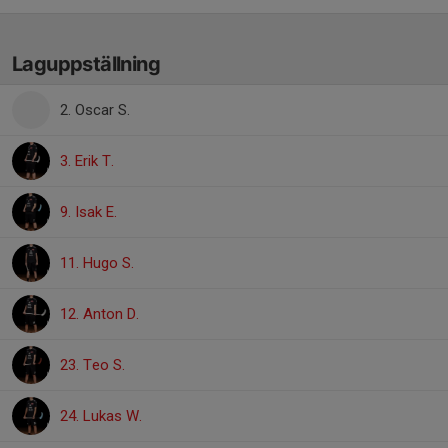
Laguppställning
2. Oscar S.
3. Erik T.
9. Isak E.
11. Hugo S.
12. Anton D.
23. Teo S.
24. Lukas W.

EXERCISE DESCRIPTION ▸ Transcribe the material above in full. No picture is to be copied.

COMPLETED EXERCISE ▸
Laguppställning
2. Oscar S.
3. Erik T.
9. Isak E.
11. Hugo S.
12. Anton D.
23. Teo S.
24. Lukas W.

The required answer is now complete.